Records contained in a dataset
┌──

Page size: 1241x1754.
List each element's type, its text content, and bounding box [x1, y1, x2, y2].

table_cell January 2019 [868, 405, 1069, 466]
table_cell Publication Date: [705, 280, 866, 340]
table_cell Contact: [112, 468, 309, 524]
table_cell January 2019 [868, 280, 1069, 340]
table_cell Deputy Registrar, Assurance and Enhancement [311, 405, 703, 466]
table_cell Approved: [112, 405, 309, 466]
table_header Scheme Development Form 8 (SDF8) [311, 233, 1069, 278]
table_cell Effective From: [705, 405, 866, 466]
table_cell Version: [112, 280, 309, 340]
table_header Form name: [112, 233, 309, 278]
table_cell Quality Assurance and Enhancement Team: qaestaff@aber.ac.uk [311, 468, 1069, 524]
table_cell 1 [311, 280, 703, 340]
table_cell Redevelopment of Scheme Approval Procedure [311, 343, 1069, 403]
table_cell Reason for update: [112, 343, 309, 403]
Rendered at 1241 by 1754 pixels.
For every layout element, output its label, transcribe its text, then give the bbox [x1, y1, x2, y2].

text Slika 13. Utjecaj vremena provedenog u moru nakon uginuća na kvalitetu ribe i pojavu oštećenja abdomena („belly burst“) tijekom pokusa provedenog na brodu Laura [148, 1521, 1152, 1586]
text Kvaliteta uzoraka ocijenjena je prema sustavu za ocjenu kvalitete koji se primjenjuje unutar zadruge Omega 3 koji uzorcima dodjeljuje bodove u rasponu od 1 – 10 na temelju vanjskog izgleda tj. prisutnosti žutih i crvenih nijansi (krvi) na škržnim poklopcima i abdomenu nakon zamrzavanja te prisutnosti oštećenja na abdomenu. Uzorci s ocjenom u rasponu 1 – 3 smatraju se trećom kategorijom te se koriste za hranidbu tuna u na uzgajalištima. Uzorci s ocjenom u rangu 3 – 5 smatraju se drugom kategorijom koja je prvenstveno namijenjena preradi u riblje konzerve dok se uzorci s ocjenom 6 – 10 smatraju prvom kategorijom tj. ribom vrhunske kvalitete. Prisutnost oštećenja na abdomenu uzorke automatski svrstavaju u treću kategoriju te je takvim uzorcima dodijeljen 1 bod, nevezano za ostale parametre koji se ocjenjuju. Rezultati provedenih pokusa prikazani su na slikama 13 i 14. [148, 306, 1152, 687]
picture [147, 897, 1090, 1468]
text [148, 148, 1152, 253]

└──

__EXERCISE DESCRIPTION__
Each line above from the one with "List each element's" up to and including the one with "Rendered at 1241 by 1754 pixels." must be set down exactly, and no line outside that span may appear.

__SOLUTION FOR THIS PROBLEM__
List each element's type, its text content, and bounding box [x1, y1, x2, y2].

table_cell January 2019 [868, 405, 1069, 466]
table_cell Publication Date: [705, 280, 866, 340]
table_cell Contact: [112, 468, 309, 524]
table_cell January 2019 [868, 280, 1069, 340]
table_cell Deputy Registrar, Assurance and Enhancement [311, 405, 703, 466]
table_cell Approved: [112, 405, 309, 466]
table_header Scheme Development Form 8 (SDF8) [311, 233, 1069, 278]
table_cell Effective From: [705, 405, 866, 466]
table_cell Version: [112, 280, 309, 340]
table_header Form name: [112, 233, 309, 278]
table_cell Quality Assurance and Enhancement Team: qaestaff@aber.ac.uk [311, 468, 1069, 524]
table_cell 1 [311, 280, 703, 340]
table_cell Redevelopment of Scheme Approval Procedure [311, 343, 1069, 403]
table_cell Reason for update: [112, 343, 309, 403]
Rendered at 1241 by 1754 pixels.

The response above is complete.